Paul DeCamp, administrator of the DOL Wage and Hour Division under President George W. Bush, said Puzder’s experience positions him to help businesses comply with the laws. “What Andy Puzder brings to the table is a realistic appreciation for how businesses operate and how decisions get made in that environment,” DeCamp told Bloomberg BNA Dec. 8 in an e-mail.
“As long as he demonstrates an eagerness to advance the policies underlying the multitude of statutes the Department enforces, his presence at the Department should be a great thing for both businesses, especially small businesses, and workers, because he will be uniquely qualified to know how to translate legal compliance requirements into operational reality in the workplace,” DeCamp said.
President-elect Donald Trump announced Puzder as his choice to run the Department of Labor Dec. 8 (see related story).
Adam Shah, senior policy analyst at Jobs With Justice, a worker advocacy group, said he thinks Puzder’s selection imperils the Obama administration’s effort to expand eligibility for overtime. “From what we’ve seen so far, his views on wage-and-hour issues haven’t been the forefront of the discussion. But he did himself come out against the overtime rule,” Shah told Bloomberg BNA Dec. 8.

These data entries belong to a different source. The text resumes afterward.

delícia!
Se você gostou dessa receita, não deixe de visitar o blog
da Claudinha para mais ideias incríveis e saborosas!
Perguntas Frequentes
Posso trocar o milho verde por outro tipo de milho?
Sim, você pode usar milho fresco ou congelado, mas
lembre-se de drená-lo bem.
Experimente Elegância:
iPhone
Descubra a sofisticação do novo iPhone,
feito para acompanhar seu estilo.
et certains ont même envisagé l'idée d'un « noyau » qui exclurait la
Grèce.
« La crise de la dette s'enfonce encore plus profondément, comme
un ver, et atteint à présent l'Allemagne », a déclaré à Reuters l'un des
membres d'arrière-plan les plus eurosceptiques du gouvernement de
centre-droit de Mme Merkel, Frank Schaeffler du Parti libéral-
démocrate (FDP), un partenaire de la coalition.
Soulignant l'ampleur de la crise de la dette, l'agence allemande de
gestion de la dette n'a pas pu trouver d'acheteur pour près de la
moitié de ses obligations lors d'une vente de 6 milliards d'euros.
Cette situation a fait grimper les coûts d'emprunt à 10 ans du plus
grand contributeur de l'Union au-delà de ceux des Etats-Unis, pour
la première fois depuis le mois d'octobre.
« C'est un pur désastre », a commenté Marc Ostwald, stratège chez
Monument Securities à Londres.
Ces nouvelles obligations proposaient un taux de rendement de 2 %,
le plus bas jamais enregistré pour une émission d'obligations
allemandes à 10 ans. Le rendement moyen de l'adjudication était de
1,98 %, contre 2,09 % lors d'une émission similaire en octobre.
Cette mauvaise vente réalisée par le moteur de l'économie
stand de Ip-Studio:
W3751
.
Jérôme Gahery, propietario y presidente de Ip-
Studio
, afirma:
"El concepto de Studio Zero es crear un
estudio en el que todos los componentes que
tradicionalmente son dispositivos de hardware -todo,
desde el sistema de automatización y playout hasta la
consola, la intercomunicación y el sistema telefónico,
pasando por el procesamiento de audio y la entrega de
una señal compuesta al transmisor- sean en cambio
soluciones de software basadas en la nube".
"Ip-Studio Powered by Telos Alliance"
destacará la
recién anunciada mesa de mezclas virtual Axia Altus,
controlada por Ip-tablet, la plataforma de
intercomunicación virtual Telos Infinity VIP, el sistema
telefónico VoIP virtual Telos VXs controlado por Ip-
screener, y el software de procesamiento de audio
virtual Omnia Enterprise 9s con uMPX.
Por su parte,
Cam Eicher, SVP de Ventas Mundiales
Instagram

The DOL finalized a rule in May that doubled the salary threshold below which workers are entitled to overtime—to $47,476 from $23,660.
Puzder wrote an op-ed for Forbes magazine the day the Obama administration announced the final overtime rule. “This new rule will simply add to the extensive regulatory maze the Obama Administration has imposed on employers, forcing many to offset increased labor expense by cutting costs elsewhere,” Puzder said.

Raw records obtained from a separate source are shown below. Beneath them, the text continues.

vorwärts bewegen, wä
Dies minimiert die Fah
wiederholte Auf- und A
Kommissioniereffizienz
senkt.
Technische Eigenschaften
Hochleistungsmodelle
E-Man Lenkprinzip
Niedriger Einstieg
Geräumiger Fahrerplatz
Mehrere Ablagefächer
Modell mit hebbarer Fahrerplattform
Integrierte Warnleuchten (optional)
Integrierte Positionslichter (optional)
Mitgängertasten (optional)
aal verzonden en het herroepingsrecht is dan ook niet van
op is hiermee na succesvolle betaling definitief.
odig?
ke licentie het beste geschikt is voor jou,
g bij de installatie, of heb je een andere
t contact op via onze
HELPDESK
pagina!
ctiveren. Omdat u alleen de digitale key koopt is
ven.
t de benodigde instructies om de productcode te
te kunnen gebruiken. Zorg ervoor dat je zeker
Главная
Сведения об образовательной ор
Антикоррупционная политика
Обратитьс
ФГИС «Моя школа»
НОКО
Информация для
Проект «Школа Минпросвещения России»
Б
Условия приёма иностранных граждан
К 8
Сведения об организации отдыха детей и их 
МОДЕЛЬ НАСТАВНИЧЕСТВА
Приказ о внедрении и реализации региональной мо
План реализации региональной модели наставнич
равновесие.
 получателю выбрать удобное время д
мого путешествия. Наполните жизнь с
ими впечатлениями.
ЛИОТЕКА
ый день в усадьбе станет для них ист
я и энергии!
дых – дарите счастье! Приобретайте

Shah took issue with Puzder’s criticism. “The idea that somebody could be paid a weekly or yearly salary at the level of the current DOL’s limit and be considered a management employee exempt from overtime wages is very troubling,” he said. The DOL estimated that the overtime rule would have boosted income for 4.2 million people. It was temporarily blocked Nov. 22 by a federal judge who said the department exceeded its authority in issuing it.
Trump’s campaign promises that he “would look out for workers rather than big businesses” don’t mesh with Puzder’s selection, Shah said. “By nominating the CEO of a business that relies on people who are paid below living wages, people who have to support families, that’s not what people are voting for,” he said.

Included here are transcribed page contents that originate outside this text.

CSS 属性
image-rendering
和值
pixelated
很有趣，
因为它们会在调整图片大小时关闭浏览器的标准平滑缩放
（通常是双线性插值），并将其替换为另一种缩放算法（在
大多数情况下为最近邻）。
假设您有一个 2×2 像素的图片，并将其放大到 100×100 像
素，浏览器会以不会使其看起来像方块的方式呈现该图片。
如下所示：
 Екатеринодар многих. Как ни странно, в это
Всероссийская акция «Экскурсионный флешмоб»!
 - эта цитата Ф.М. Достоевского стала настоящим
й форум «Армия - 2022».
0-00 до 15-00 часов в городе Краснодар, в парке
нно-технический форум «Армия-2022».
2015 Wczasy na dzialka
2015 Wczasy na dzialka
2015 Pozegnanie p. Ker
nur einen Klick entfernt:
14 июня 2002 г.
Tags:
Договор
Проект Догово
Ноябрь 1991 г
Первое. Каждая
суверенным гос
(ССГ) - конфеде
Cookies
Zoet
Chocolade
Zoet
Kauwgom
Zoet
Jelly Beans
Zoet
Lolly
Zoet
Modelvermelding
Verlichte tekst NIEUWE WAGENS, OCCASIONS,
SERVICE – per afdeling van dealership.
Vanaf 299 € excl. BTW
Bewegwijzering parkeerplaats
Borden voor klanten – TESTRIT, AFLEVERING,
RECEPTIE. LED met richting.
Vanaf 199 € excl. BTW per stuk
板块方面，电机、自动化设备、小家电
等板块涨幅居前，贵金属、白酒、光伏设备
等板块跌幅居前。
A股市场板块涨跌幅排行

Jonathan Keselenko, a partner in the Boston office of Foley Hoag LLP, expects Puzder’s selection to change the face of wage-and-hour enforcement. “The Department of Labor now absolutely gives employers no benefit of the doubt” in its investigations, said Keselenko, who serves as chair of the Wage and Hour Defense Institute, a professional association of employer-side attorneys.
“For those that are in states where there are Democrats running the relevant agency, I think you’re going to see the states pick up a lot of the enforcement activity,” Keselenko told Bloomberg BNA. Dec. 8.
He gave the example of Massachusetts, where the governor is a Republican but it’s the attorney general, a Democrat, who controls wage-and-hour enforcement.
“We’ll see more stepped-up efforts by the states,” Keselenko said. “I think the private bar will pick up a lot of what the federal government is doing.”